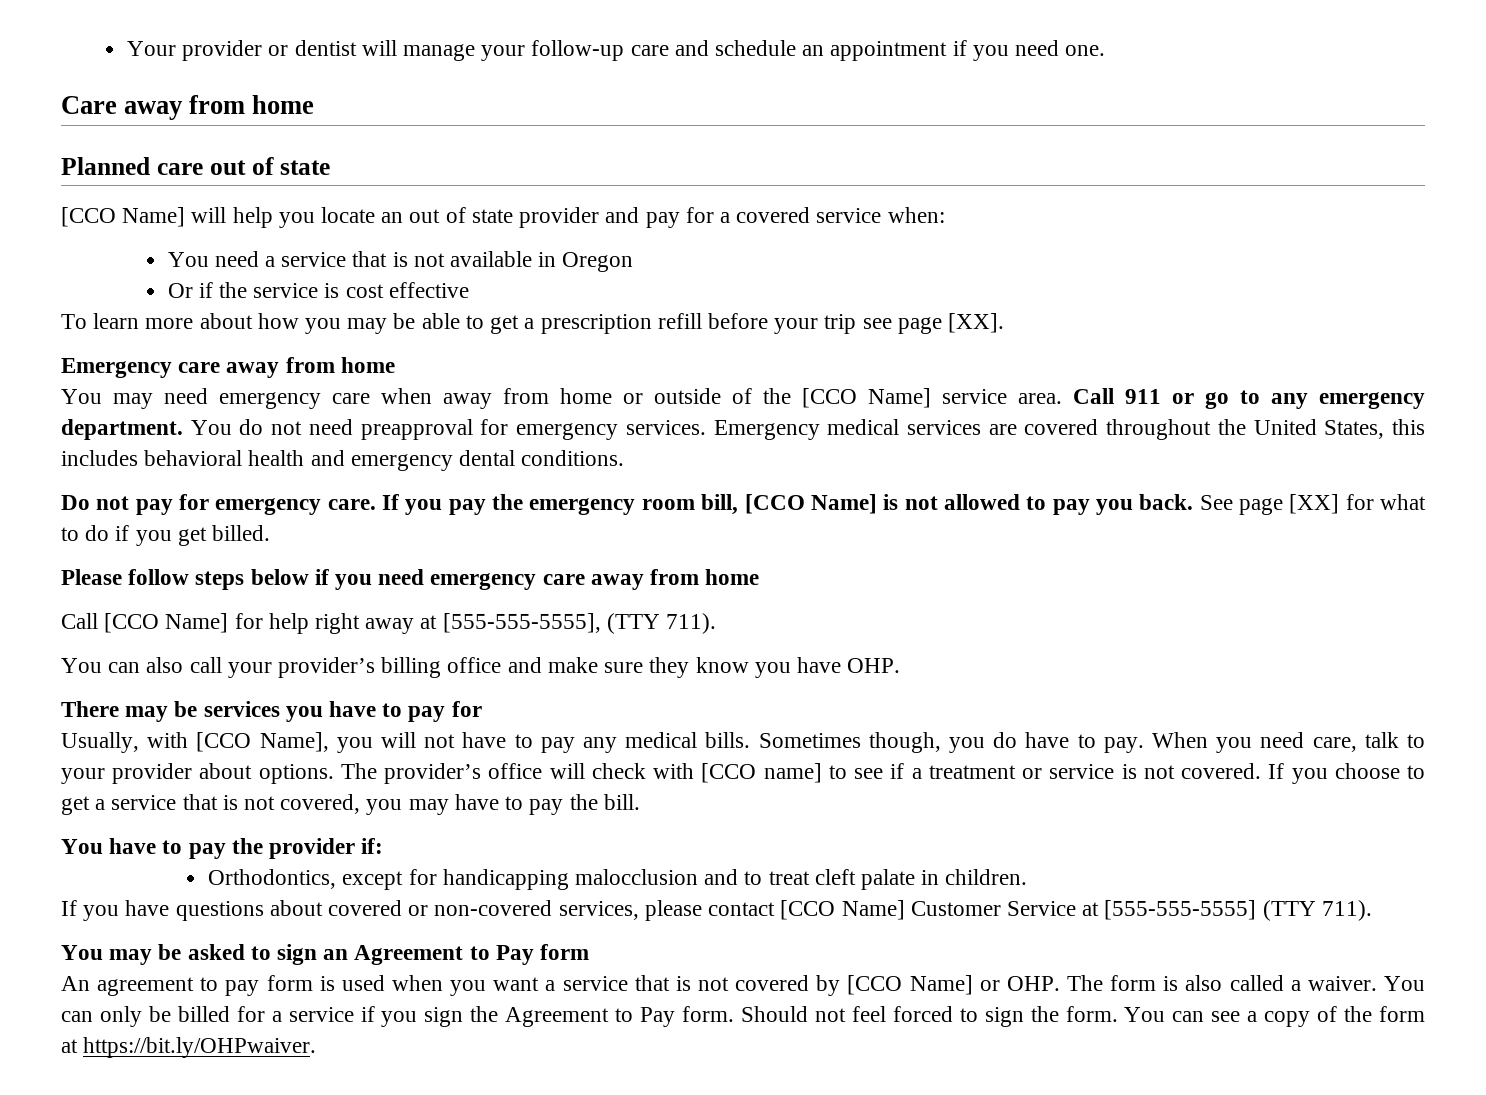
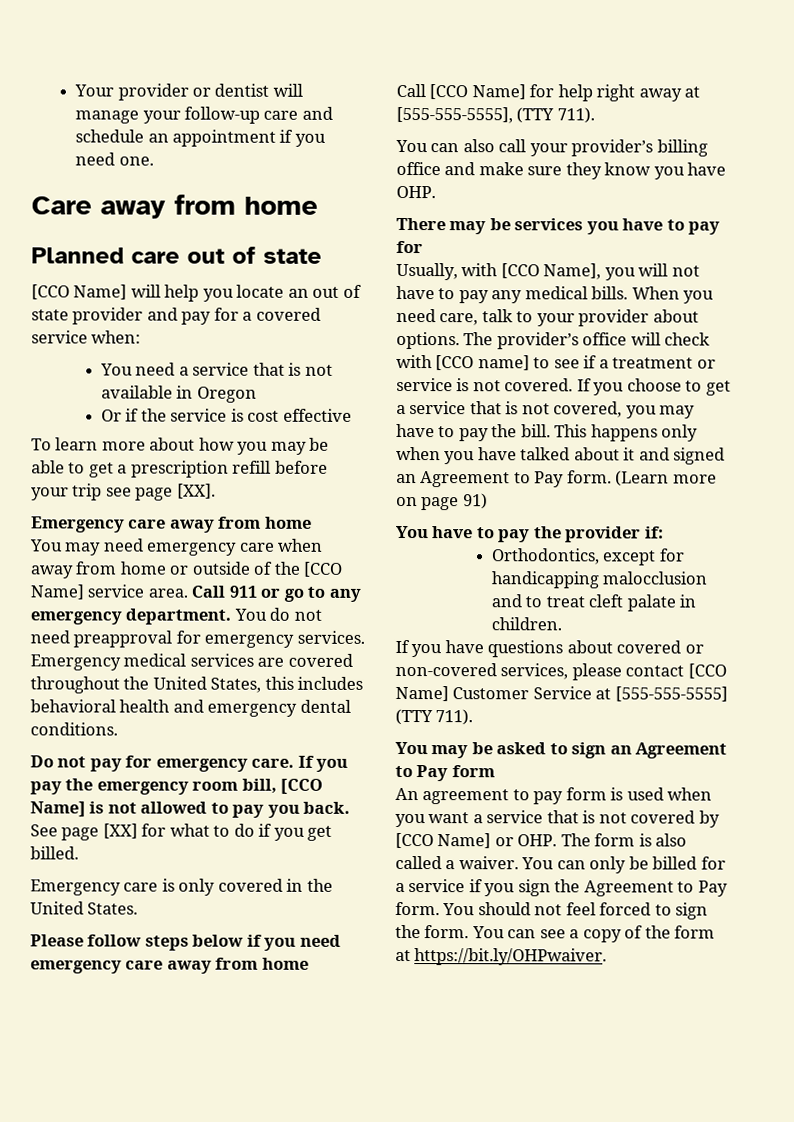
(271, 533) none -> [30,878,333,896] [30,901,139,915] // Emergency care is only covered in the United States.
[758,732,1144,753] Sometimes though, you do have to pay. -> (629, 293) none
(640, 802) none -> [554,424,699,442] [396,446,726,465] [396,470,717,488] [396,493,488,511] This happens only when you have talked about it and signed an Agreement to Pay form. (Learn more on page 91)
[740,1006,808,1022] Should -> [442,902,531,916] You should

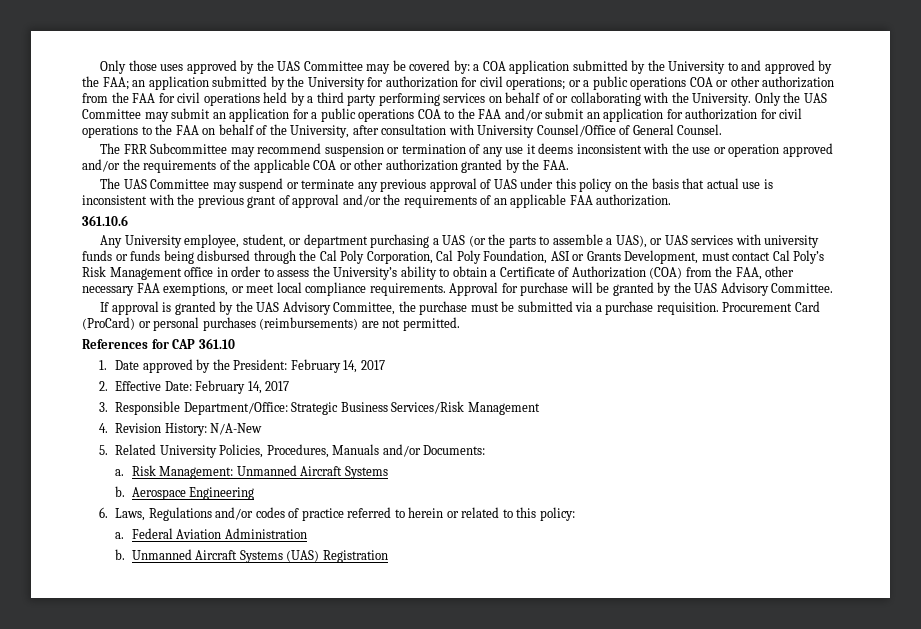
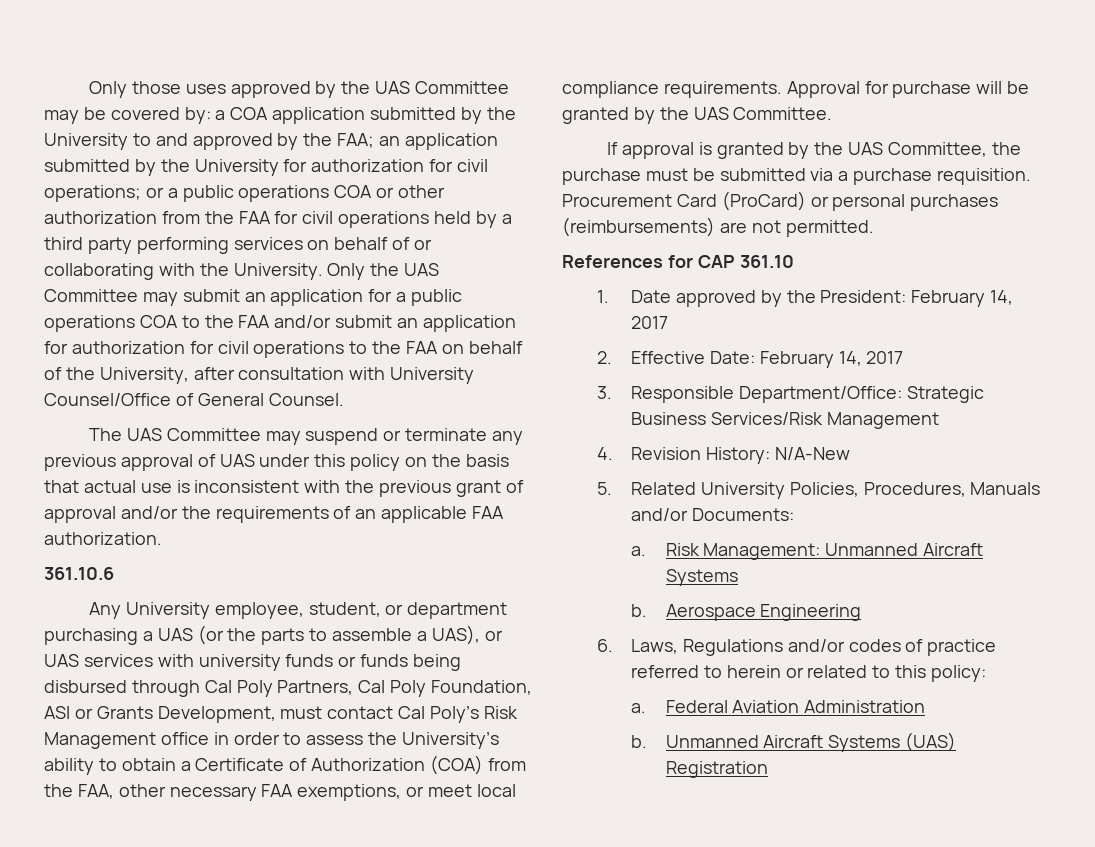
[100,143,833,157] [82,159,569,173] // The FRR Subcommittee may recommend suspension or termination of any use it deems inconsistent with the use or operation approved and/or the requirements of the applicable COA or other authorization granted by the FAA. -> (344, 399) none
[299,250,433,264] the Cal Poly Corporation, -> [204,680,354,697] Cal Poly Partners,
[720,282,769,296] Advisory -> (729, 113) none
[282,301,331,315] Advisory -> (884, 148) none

_ _ _

_About this task_:
Copy out all the data exactly, skipping the pictures.

_Response below_:
(271, 533) none -> [30,878,333,896] [30,901,139,915] // Emergency care is only covered in the United States.
[758,732,1144,753] Sometimes though, you do have to pay. -> (629, 293) none
(640, 802) none -> [554,424,699,442] [396,446,726,465] [396,470,717,488] [396,493,488,511] This happens only when you have talked about it and signed an Agreement to Pay form. (Learn more on page 91)
[740,1006,808,1022] Should -> [442,902,531,916] You should

[100,143,833,157] [82,159,569,173] // The FRR Subcommittee may recommend suspension or termination of any use it deems inconsistent with the use or operation approved and/or the requirements of the applicable COA or other authorization granted by the FAA. -> (344, 399) none
[299,250,433,264] the Cal Poly Corporation, -> [204,680,354,697] Cal Poly Partners,
[720,282,769,296] Advisory -> (729, 113) none
[282,301,331,315] Advisory -> (884, 148) none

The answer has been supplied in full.